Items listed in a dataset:
BEGIN

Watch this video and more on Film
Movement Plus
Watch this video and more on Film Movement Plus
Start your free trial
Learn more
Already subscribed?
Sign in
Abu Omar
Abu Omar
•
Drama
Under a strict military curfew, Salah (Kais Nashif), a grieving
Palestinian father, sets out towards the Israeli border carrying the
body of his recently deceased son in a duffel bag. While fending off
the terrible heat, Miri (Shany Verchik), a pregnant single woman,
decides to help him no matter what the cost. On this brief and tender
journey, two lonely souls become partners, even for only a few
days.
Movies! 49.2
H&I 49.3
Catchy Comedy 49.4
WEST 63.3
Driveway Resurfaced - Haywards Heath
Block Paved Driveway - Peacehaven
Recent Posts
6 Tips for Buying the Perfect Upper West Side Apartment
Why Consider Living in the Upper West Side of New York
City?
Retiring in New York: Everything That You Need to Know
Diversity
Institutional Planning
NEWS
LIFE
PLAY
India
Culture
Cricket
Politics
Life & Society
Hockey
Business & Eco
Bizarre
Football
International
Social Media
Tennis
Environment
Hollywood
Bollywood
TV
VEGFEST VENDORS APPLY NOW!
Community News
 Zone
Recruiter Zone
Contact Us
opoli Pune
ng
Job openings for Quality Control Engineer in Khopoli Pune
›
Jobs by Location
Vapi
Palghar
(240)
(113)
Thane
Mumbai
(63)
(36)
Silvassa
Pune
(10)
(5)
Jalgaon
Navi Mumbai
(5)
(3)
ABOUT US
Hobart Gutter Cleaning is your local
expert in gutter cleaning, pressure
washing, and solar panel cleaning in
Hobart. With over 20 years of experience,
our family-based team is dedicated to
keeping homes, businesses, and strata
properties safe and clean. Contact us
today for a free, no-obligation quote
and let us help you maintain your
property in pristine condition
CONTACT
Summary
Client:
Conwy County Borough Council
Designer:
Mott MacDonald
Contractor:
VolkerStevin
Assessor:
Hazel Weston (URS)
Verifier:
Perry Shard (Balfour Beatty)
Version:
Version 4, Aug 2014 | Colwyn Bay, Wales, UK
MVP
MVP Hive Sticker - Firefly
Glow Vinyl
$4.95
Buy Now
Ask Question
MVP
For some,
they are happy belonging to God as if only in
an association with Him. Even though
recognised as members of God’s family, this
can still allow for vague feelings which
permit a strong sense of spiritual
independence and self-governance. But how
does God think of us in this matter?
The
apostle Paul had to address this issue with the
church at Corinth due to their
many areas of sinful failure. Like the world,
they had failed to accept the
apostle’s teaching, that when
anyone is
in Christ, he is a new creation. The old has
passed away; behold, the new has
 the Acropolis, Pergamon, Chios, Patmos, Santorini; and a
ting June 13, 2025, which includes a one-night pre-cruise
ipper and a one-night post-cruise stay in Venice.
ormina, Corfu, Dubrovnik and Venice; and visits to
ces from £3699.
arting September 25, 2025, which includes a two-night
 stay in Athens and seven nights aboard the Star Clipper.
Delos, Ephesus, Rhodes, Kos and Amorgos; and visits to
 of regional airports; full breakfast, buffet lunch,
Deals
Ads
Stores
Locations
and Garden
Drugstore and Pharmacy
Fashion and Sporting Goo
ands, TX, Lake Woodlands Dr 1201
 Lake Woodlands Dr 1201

END

# [Task prompt]
Report every line in the entries above that contains the word "includes". Treat uppercase and lowercase letters as different.

# [Task result]
ting June 13, 2025, which includes a one-night pre-cruise
arting September 25, 2025, which includes a two-night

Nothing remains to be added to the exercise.